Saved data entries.
—————
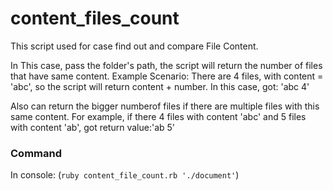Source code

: # content_files_count

This script used for case find out and compare File Content.

In This case, pass the folder's path, the script will return the number of files that have same content.
Example Scenario: There are 4 files, with content = 'abc', so the script will return content + number. In this case, got: 'abc 4'

Also can return the bigger numberof files if there are multiple files with this same content.
For example, if there 4 files with content 'abc' and 5 files with content 'ab', got return value:'ab 5'

### Command
In console: (`ruby content_file_count.rb './document'`)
—————
Your answer must be the lines from the one containing "For example, if" to the last line of the entries, repeated exactly and with nothing else.

For example, if there 4 files with content 'abc' and 5 files with content 'ab', got return value:'ab 5'

### Command
In console: (`ruby content_file_count.rb './document'`)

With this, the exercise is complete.